- [Exercise]:
Please give back, exactly as written, the lines from the line with "配当も１セントから２５セントに引き" to the line with "Σοφία Μάη, Χημικός Μηχανικός" in the listing below, leaving out all pictures.

- [Input material]:
◇ ◇ ◇ ◇ ◇ ◇ ◇

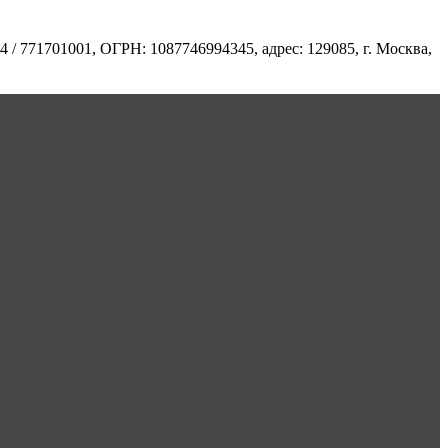
71701001, ОГРН: 1087746994345, адрес: 129085, г. Москва,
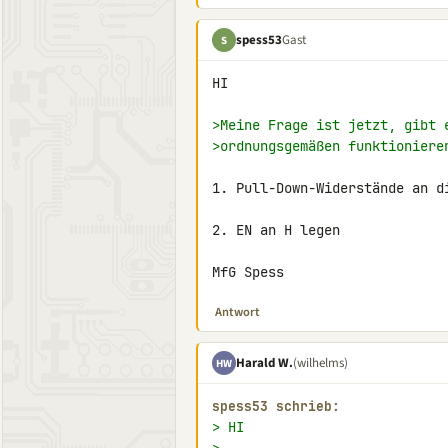
spess53
Gast
S
HI

>Meine Frage ist jetzt, gibt 
>ordnungsgemäßen funktioniere
1. Pull-Down-Widerstände an di
2. EN an H legen

MfG Spess
Antwort
Harald W.
(wilhelms)
HW
spess53 schrieb:
> HI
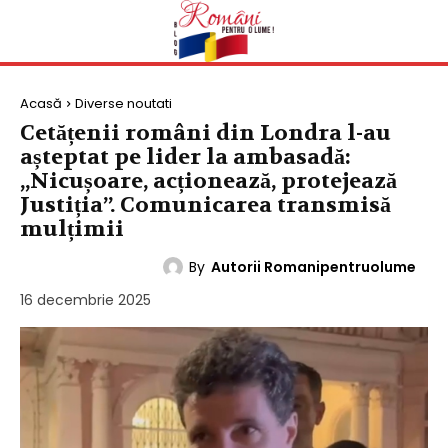
Acasă
Diverse noutati
Cetățenii români din Londra l-au
așteptat pe lider la ambasadă:
„Nicușoare, acționează, protejează
Justiția”. Comunicarea transmisă
mulțimii
By
Autorii Romanipentruolume
DIVERSE NOUTATI
16 decembrie 2025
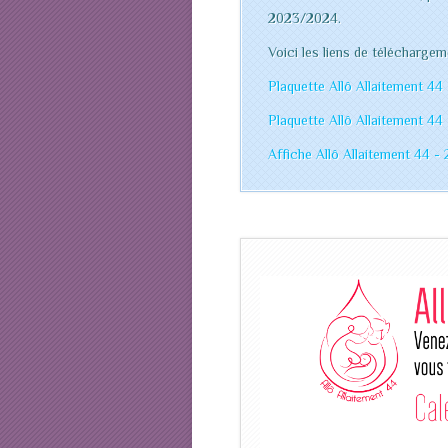
2023/2024.
Voici les liens de télécharge
Plaquette Allô Allaitement 4
Plaquette Allô Allaitement 4
Affiche Allô Allaitement 44 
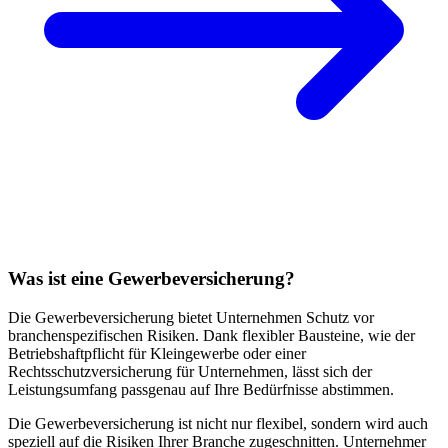
Was ist eine Gewerbeversicherung?
Die Gewerbeversicherung bietet Unternehmen Schutz vor
branchenspezifischen Risiken. Dank flexibler Bausteine, wie der
Betriebshaftpflicht für Kleingewerbe oder einer
Rechtsschutzversicherung für Unternehmen, lässt sich der
Leistungsumfang passgenau auf Ihre Bedürfnisse abstimmen.
Die Gewerbeversicherung ist nicht nur flexibel, sondern wird auch
speziell auf die Risiken Ihrer Branche zugeschnitten. Unternehmer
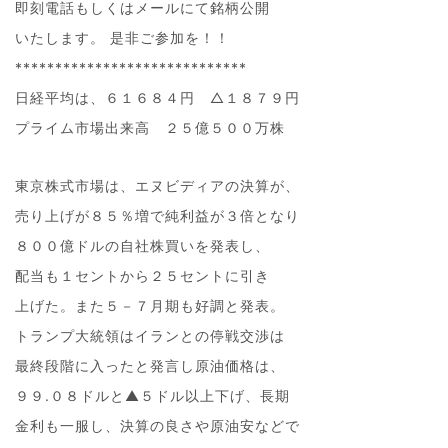
即刻電話もしくはメールにて銘柄公開
いたします。 是非ご参加を！！
*****************************
日経平均は、６１６８４円 △１８７９円
プライム市場出来高 ２５億５００万株
東京株式市場は、エヌビディアの決算が、
売り上げが８５％増で純利益が３倍となり
８００億ドルの自社株買いを発表し、
配当も１セントから２５セントに引き
上げた。また５－７月期も好調と発表。
トランプ大統領はイランとの停戦交渉は
最終段階に入ったと発言し原油価格は、
９９.０８ドルと▲５ドル以上下げ、長期
金利も一服し、決算の良さや原油安などで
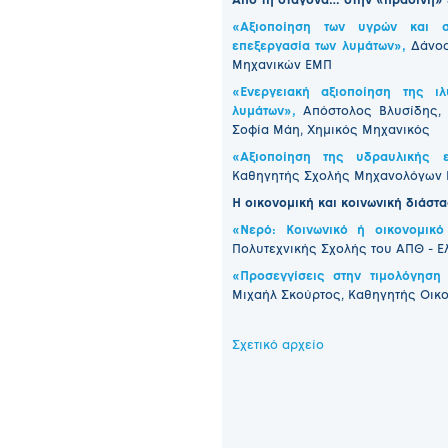
Από τη σταγόνα… στην «πράσινη» 
«Αξιοποίηση των υγρών και 
επεξεργασία των λυμάτων»,
Δάνος
Μηχανικών ΕΜΠ
«Ενεργειακή αξιοποίηση της ι
λυμάτων»,
Απόστολος Βλυσίδης,
Σοφία Μάη, Χημικός Μηχανικός
«Αξιοποίηση της υδραυλικής ε
Καθηγητής Σχολής Μηχανολόγων
Η οικονομική και κοινωνική διάστ
«Νερό: Κοινωνικό ή οικονομικ
Πολυτεχνικής Σχολής του ΑΠΘ - Ε
«Προσεγγίσεις στην τιμολόγηση
Μιχαήλ Σκούρτος, Καθηγητής Οικο
Σχετικό αρχείο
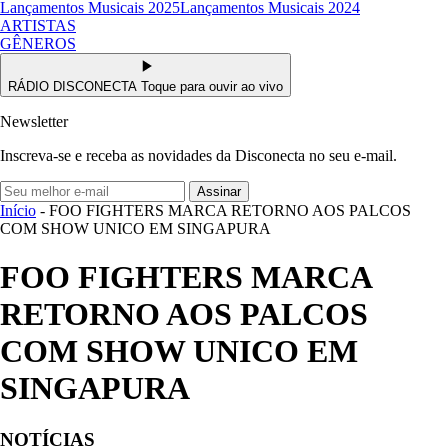
Lançamentos Musicais 2025
Lançamentos Musicais 2024
ARTISTAS
GÊNEROS
RÁDIO DISCONECTA
Toque para ouvir ao vivo
Newsletter
Inscreva-se e receba as novidades da Disconecta no seu e-mail.
Assinar
Início
- FOO FIGHTERS MARCA RETORNO AOS PALCOS
COM SHOW UNICO EM SINGAPURA
FOO FIGHTERS MARCA
RETORNO AOS PALCOS
COM SHOW UNICO EM
SINGAPURA
NOTÍCIAS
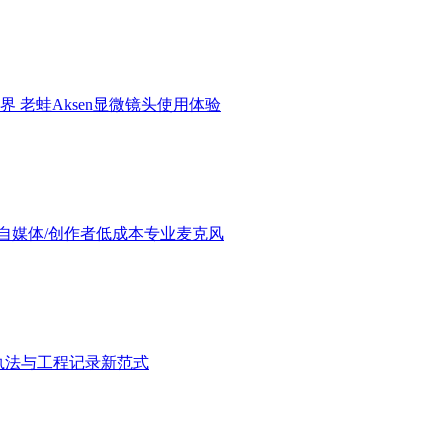
界 老蛙Aksen显微镜头使用体验
验：进阶自媒体/创作者低成本专业麦克风
执法与工程记录新范式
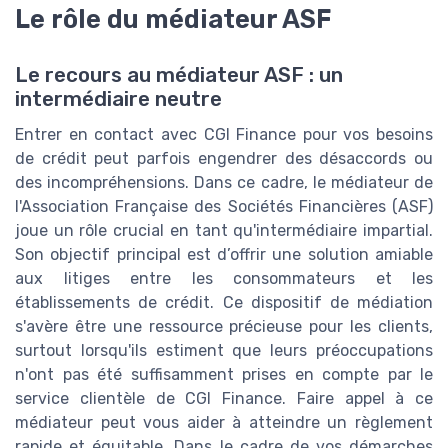
Le rôle du médiateur ASF
Le recours au médiateur ASF : un
intermédiaire neutre
Entrer en contact avec CGI Finance pour vos besoins
de crédit peut parfois engendrer des désaccords ou
des incompréhensions. Dans ce cadre, le médiateur de
l'Association Française des Sociétés Financières (ASF)
joue un rôle crucial en tant qu'intermédiaire impartial.
Son objectif principal est d’offrir une solution amiable
aux litiges entre les consommateurs et les
établissements de crédit. Ce dispositif de médiation
s'avère être une ressource précieuse pour les clients,
surtout lorsqu'ils estiment que leurs préoccupations
n'ont pas été suffisamment prises en compte par le
service clientèle de CGI Finance. Faire appel à ce
médiateur peut vous aider à atteindre un règlement
rapide et équitable. Dans le cadre de vos démarches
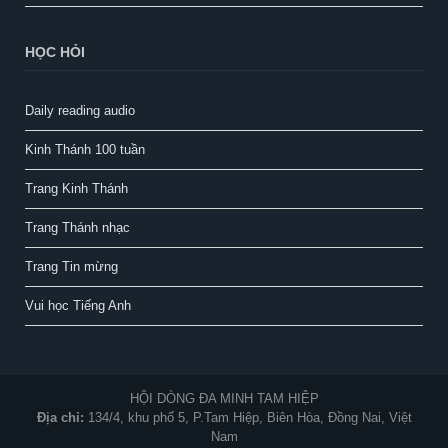
HỌC HỎI
Daily reading audio
Kinh Thánh 100 tuần
Trang Kinh Thánh
Trang Thánh nhạc
Trang Tin mừng
Vui học Tiếng Anh
HỘI DÒNG ĐA MINH TAM HIỆP
Địa chỉ:
134/4, khu phố 5, P.Tam Hiệp, Biên Hòa, Đồng Nai, Việt
Nam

◇ ◇ ◇ ◇ ◇ ◇ ◇

- [Answer for this exercise]:
配当も１セントから２５セントに引き
上げた。また５－７月期も好調と発表。
トランプ大統領はイランとの停戦交渉は
最終段階に入ったと発言し原油価格は、
９９.０８ドルと▲５ドル以上下げ、長期
金利も一服し、決算の良さや原油安などで
Από τη σταγόνα… στην «πράσινη» 
«Αξιοποίηση των υγρών και 
επεξεργασία των λυμάτων»,
Δάνος
Μηχανικών ΕΜΠ
«Ενεργειακή αξιοποίηση της ι
λυμάτων»,
Απόστολος Βλυσίδης,
Σοφία Μάη, Χημικός Μηχανικός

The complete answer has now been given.